Chapter 9 Semantic Analysis Methods for Text Classification
10.1 Conclusion
The last three Chapters ( i.e. Chapter 7,8,9) have highlighted different methodologies that have been developed and adopted to meet the objectives of the research introduced in Chapter 1. Based on the past literature reported in the areas of textual data mining applications in manufacturing or construction industry, the conceptual development of theory to achieve the objective of the research was mainly focused on application of clustering and then applications of Apriori Association Rule of Mining which has been widely used in various areas of applications. Hence substantial time and efforts have been made in this research in developing and applying these techniques for better selection of number of clusters and then using MKTPKS based matrix model to better classify textual data.
In the first stage Clustering was used to discover the first level of knowledge in terms of finding natural term based relationships defined in the textual data. The discovered knowledge in terms of single key term phrases was difficult to interpret and to use in identifying good or bad information documents available in the form of PPRs. Therefore the 2nd level knowledge refinement process is done with the application of Apriori Association Rule of Mining techniques to find more useful multiple key term knowledge sequences (MKTPKS) using varying level of support values. The one reason for generating the MKTPKS was to find those sequences of terms which refer to the terms which co-occur in the documents to identify good or bad information documents. The results obtained in the form of sequence of terms are useful to map information to the particular document space of information and then these sequences (i.e. MKTPKS) are compared with those identified by the domain experts. F-measure was used to measure the accuracy where the results were (37%) accurate where the value of recall measure was better than the precision measure.

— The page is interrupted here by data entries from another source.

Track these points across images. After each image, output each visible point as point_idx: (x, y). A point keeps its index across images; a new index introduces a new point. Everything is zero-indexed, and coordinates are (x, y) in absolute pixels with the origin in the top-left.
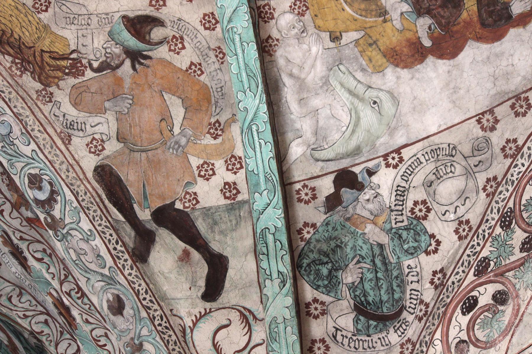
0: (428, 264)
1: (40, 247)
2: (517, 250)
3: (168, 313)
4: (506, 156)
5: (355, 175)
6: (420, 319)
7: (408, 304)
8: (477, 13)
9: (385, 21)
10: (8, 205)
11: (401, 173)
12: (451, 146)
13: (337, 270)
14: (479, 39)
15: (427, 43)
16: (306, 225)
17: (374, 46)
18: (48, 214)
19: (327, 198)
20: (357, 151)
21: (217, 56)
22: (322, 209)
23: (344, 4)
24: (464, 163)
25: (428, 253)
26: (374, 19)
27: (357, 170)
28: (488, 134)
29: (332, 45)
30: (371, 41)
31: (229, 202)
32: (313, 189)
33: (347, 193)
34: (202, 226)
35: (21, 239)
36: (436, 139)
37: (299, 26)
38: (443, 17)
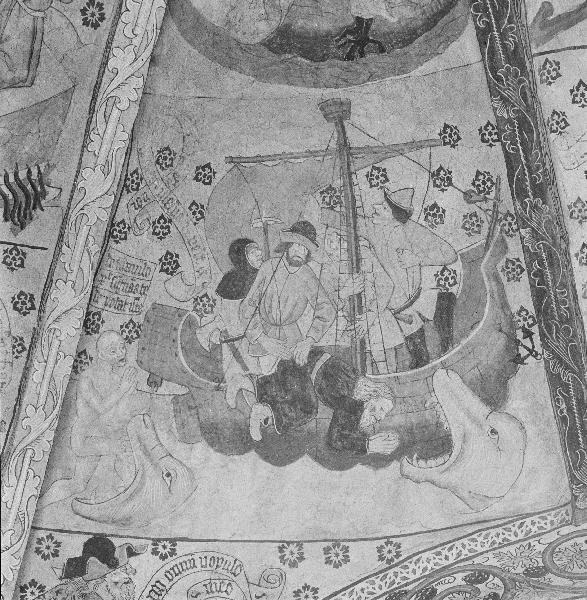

The second part of the implementation of the methodology was to implement the different classification techniques on the discovered MKTPKS based matrix model. The purpose of this implementation was to study the affect on classification accuracies of different classifiers to help the knowledge workers or decision makers to better classify the data into their predefined classes. Since natural relationships in
terms of finding MKTPKS were captured by applying clustering and Apriori Association Rule of Mining techniques, the discovered knowledge must be used properly. This discovered knowledge was used for the classification task of textual data on the basis of its representation in terms of MKTPKS. There is a significant improvement in the classification accuracies obtained and these results are shown in the chapter 8.
A novel aspect of this research is the discovery of knowledge in terms of single or multiple key term phrases which were used to discover the relationships among terms defined in the textual data of PPRs. The discovery of these natural relationships could be used to improve business intelligence solutions as this research provides a means of reducing misclassification errors. The lower the error the better the classification accuracies would be and the previous knowledge thus stored in the form of textual databases would effectively be used for finding the solutions to new unclassified problems. The kind of work presented in terms of application of methodologies in chapter 7 and chapter 8 is a novel integration of several techniques and gave good results so the knowledge discovered might be used on other textual databases which are available in the free formatted text.
Another big advantage of the proposed methodology and its implementation is that it provides help in finding term based relationships among terms and this would be a big advantage to industry in terms of storing information in terms of different clusters where natural relationships among terms is stored. New information could then easily be compared with previously stored information in terms of clusters and its analysis would be easier as it could be put it into different information subspaces. The analysis of a large corpus of information available in textual data formats was made easy by first putting the whole information into multiple subspaces and efforts in analysing would be reduced.
The research proposed in this thesis also concludes with the important fact that the selection of the most appropriate data mining techniques in terms of classifying textual data also depends upon the information selection criteria which vary from simple distance measure to probabilistic methods. So the choice of classifier also
depends on the form of data available and its quality which helps the classifier to govern the rules for classification.
The main contribution of this research are enumerated as under;
• Developing of a generic method of discovering useful knowledge in terms of single key term phrases specific to some key issues discussed in the textual databases.
• Using the single term phrases sequence, multiple key term phrases are generated within each cluster to produce more valuable knowledge sequences and then mapping information to some specific set of documents as good or bad information documents.
• A novel integration of methods for generating multiple key term phrasal knowledge sequences are used to reduce the classification error when compared to simple single term representation methods.
• An introduction of novel integration to perform the text classification task where the path is followed from unsupervised learning to supervised learning for identifying key knowledge areas from textual databases and classifying documents. This technique is a hybridization of different methods and techniques which ultimately supports the generation of useful classification results for textual data.
• The proposal of novel integration of textual data mining techniques to capture key information or knowledge and disseminate it in terms of classification of textual data within any industrial setups.